__Texte de l'exercice__
---------------

Le réseau 5G a beau être embryonnaire au Canada, des centaines d’entreprises tentent de prendre les devants pour profiter de ce qui sera la prochaine révolution technologique. Visière futuriste pour pompiers, ville intelligente, création de réalité virtuelle à la Minecraft : les produits inédit de plus de 200 PME québécoises sont testés notamment grâce aux installations de l’organisme ENCQOR 5G. En voici une sélection.

De la « vraie » 5G

PHOTO ROBERT SKINNER, ARCHIVES LA PRESSE

Des entreprises auront accès à du financement et à des laboratoires, notamment au Centech à Montréal (photo) et à l’Institut intelligence et données à Québec, où elles peuvent jouer avec de la « vraie » 5G.

La 5G qui est offerte à plus de 45 % de la population canadienne depuis janvier 2020, notamment par Rogers, Bell et TELUS, n’est qu’un avant-goût de cette technologie qui est loin d’être complètement déployée. Les vitesses, les délais de communication et la densité d’appareils connectés sont encore loin des possibilités de cette technologie qui promet 20 Gb/s, moins de 1 milliseconde de latence et 1 million d’appareils connectés au kilomètre carré. Une des explications : cette 5G utilise encore les fréquences attribuées à l’ancienne 4G, autour des 600 MHz et 2,5 GHz. Les fréquences plus élevées, bien plus prometteuses, ne sont même pas encore attribuées au Canada.

---------------

__Données fournies__
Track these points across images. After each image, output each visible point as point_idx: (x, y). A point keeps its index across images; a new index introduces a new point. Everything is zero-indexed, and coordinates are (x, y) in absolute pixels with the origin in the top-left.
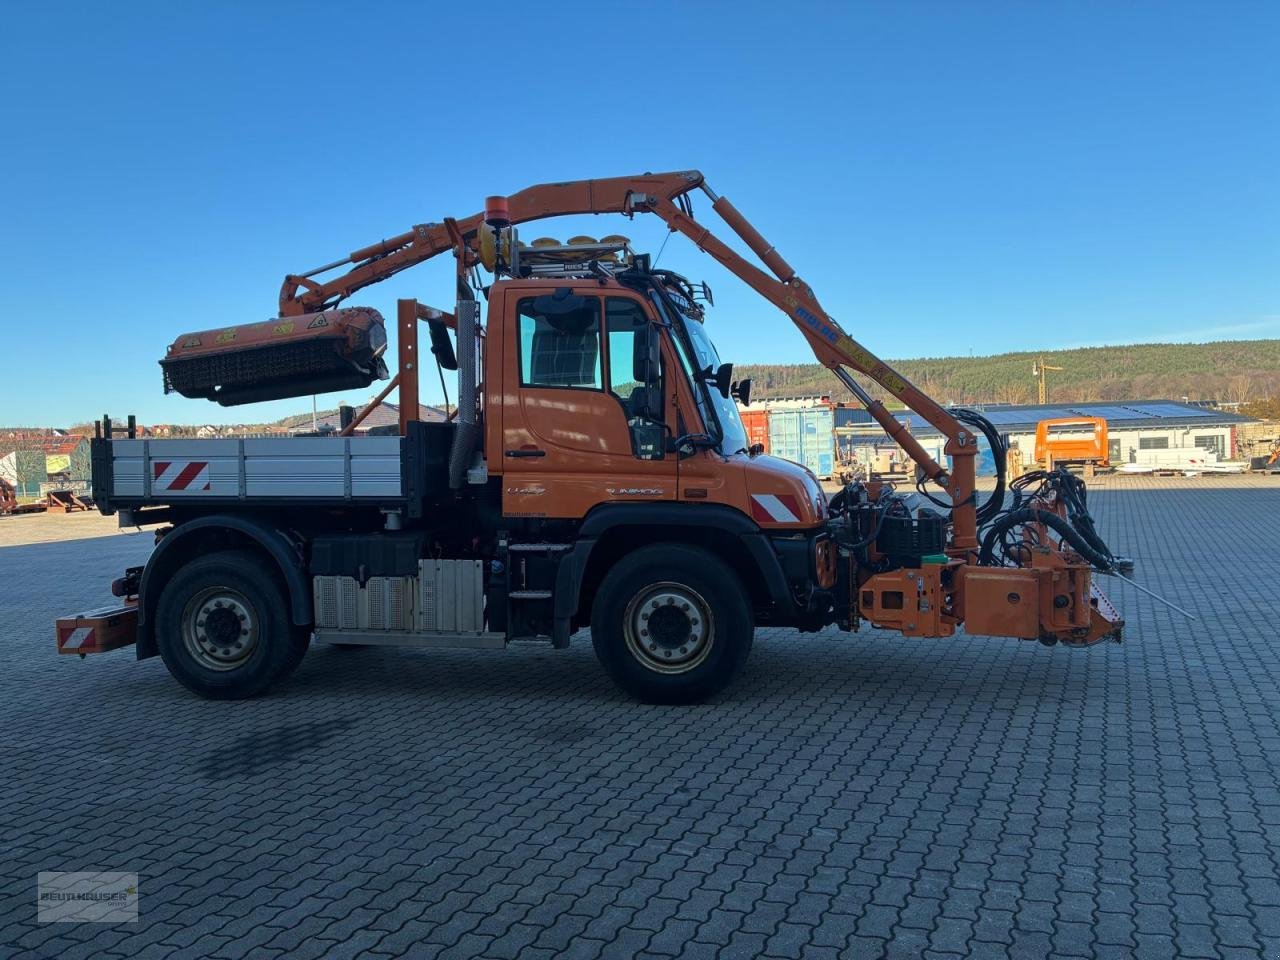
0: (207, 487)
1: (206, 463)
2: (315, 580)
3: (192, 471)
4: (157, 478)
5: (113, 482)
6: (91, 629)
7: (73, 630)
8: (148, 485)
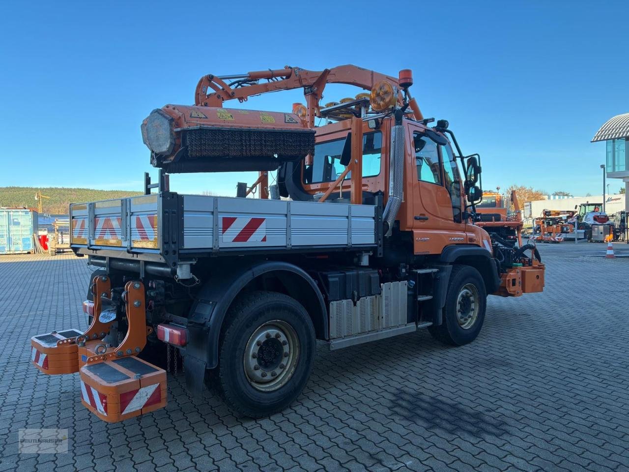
0: (264, 240)
1: (263, 220)
2: (330, 304)
3: (254, 225)
4: (224, 231)
5: (183, 235)
6: (157, 385)
7: (137, 391)
8: (216, 239)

---------------

__But de l'exercice__
Dans le texte sur la 5G, remplacez « laboratoires » par « centres d'essai » et recopiez le passage qui commence par « Des entreprises auront » et va jusqu'à « attribuées au Canada. ».

__Résultat obtenu__
Des entreprises auront accès à du financement et à des centres d'essai, notamment au Centech à Montréal (photo) et à l’Institut intelligence et données à Québec, où elles peuvent jouer avec de la « vraie » 5G.

La 5G qui est offerte à plus de 45 % de la population canadienne depuis janvier 2020, notamment par Rogers, Bell et TELUS, n’est qu’un avant-goût de cette technologie qui est loin d’être complètement déployée. Les vitesses, les délais de communication et la densité d’appareils connectés sont encore loin des possibilités de cette technologie qui promet 20 Gb/s, moins de 1 milliseconde de latence et 1 million d’appareils connectés au kilomètre carré. Une des explications : cette 5G utilise encore les fréquences attribuées à l’ancienne 4G, autour des 600 MHz et 2,5 GHz. Les fréquences plus élevées, bien plus prometteuses, ne sont même pas encore attribuées au Canada.